India may marginally miss the revised target for capital expenditure (capex) for 2023-24, seemingly due to the slightly lower utilisation of infrastructure loans by states, and a slowdown in spending due to elections.
According to a government official, the capex figures are only close to the target of Rs 9.5 lakh crore for 2023-24.
In February 2024, the government's capex more than quadrupled on a year-on-year (YoY) basis and nearly doubled sequentially. With a spending of Rs 8.05 lakh crore during the first 11 months of the current fiscal, the Centre has met almost 85 percent of the revised target for FY24.
The official data detailing the capex figures for March is typically released around May-end.
The need to lower the initial Budget target for spending on infrastructure in FY24 was primarily attributed to lower-than-anticipated utilisation of capex loans by states.
While Rs 1.3 lakh crore had been budgeted for the Special Assistance as loan to states for the capex scheme for 2023-24, the revised estimate is Rs 1.06 lakh crore.
"We should be close to the revised capex loan target for states as well," the official told Moneycontrol.
Until February, loans and advances (which largely include capex loans given to states) was 88.7 percent of the revised estimates of FY24 -- at Rs 1.4 lakh crore. In fact, in FY23, loans and advances were much lower at 73.1 percent of the revised estimate of Rs 1.1 lakh crore.
This had sparked expectations that, unlike in FY23, states will be able to fully utilise the revised allocation for capex loans in 2023-24.
A potential marginal miss in meeting the targets for both capex as well states' capex loans can seemingly be tied to the country being in election mode for a while now, which typically leads to a slowdown in the pace of expenditure.

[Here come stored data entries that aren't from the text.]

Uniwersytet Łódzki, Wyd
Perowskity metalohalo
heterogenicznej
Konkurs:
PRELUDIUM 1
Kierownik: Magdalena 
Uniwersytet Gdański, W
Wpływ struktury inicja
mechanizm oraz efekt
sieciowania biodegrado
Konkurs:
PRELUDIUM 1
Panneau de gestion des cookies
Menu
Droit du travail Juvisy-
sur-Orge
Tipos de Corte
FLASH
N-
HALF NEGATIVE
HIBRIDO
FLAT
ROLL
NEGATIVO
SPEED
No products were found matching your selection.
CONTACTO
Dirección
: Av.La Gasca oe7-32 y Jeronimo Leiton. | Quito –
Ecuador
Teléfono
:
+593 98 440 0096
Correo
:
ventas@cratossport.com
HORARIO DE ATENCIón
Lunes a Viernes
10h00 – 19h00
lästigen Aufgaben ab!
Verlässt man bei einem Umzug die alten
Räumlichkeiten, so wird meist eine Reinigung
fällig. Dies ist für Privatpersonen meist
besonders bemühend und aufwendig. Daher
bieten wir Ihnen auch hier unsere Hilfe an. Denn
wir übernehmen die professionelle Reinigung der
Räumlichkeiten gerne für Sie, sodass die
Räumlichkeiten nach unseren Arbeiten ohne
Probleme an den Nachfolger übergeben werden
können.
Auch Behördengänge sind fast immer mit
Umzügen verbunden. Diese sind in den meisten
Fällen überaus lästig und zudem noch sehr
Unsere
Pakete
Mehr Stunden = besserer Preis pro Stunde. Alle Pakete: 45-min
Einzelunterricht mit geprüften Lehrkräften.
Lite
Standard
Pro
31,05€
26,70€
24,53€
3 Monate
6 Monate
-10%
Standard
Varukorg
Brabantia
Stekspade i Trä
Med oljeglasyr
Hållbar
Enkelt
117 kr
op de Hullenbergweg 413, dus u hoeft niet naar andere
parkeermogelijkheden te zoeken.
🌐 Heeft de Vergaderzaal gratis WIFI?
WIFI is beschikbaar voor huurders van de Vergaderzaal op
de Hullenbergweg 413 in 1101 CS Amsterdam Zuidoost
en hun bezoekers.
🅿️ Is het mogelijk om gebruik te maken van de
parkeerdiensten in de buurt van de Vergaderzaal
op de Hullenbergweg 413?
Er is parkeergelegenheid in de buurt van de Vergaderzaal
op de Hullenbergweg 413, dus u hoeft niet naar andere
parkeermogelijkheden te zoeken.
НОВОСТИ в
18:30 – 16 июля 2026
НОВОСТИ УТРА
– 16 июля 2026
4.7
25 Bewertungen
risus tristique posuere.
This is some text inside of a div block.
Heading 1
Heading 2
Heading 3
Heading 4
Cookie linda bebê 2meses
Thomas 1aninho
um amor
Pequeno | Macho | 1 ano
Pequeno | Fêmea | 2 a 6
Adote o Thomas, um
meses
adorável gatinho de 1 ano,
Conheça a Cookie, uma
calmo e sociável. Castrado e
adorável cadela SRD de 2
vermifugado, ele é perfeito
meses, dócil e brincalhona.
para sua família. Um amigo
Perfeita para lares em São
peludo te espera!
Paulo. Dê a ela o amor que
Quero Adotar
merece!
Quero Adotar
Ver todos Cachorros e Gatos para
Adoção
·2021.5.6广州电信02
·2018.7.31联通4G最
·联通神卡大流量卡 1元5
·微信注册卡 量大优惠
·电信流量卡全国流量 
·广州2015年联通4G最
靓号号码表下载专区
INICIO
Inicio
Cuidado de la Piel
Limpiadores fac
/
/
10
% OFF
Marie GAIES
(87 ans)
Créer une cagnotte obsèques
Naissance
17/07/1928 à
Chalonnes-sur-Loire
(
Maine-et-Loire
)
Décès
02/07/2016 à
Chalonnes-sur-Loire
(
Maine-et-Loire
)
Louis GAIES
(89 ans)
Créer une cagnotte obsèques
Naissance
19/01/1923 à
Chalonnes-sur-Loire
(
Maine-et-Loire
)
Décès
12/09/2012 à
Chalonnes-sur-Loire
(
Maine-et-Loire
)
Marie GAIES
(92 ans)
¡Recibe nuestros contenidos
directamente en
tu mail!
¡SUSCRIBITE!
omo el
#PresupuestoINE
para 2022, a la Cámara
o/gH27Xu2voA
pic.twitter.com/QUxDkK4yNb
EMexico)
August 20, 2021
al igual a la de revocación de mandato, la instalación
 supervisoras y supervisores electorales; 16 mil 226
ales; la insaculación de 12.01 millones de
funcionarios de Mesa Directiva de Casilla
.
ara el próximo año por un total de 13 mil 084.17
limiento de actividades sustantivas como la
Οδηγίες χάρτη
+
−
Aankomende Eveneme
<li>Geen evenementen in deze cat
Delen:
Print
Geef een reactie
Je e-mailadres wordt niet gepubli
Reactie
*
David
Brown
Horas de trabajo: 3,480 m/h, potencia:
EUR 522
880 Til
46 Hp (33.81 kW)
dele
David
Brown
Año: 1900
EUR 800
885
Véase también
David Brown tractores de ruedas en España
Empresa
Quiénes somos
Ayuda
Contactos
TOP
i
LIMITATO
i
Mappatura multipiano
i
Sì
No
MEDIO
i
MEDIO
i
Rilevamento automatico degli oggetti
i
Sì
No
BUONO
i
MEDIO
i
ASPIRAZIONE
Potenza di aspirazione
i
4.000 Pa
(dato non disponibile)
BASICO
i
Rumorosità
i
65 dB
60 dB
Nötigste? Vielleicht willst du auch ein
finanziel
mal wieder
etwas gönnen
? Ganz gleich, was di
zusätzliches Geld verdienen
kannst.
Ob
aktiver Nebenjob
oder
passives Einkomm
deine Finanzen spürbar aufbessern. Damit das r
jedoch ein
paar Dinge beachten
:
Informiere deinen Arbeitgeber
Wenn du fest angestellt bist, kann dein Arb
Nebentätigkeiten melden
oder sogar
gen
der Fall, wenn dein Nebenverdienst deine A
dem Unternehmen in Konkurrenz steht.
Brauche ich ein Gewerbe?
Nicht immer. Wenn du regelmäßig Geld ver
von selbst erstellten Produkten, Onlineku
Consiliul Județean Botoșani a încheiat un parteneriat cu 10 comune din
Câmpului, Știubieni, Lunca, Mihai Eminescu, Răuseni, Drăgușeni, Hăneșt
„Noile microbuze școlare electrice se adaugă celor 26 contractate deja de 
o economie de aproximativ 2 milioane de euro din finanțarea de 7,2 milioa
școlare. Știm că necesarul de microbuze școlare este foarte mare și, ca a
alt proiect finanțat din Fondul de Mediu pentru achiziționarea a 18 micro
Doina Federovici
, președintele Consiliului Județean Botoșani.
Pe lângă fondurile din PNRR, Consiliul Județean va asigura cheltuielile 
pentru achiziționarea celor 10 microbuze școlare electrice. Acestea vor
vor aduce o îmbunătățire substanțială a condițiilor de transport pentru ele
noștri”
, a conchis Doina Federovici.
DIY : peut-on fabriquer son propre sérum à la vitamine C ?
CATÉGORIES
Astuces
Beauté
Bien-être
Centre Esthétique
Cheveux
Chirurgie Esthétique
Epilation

Back in March, ICRA's Chief Economist Aditi Nayar said that while there is an expense of around Rs 1.4 lakh crore left to be incurred in March 2024 to meet the full year target for capex in FY24, slightly lower than the Rs 1.5 trillion recorded in March FY2023, this may be missed, given the announcement of the model code of conduct (MCC) during that month.
To be sure, the MCC came into place only during mid-March, impacting only around 15 days of the previous fiscal year. The MCC is a set of guidelines that regulate political parties and candidates, prior to elections. The rules range from issues related to speeches, polling day, to announcing any policy, project or scheme.
Since the pandemic, the Centre has been focusing on boosting expenditure on infrastructure in a bid to improve the quality of public expenditure. In fact, the push towards capex is expected to continue in FY25, with the government allocating Rs 11.1 lakh crore under it. While this is an increase of 11.1 percent from the current year's budget estimate, it is 16.9 percent higher than the revised estimate.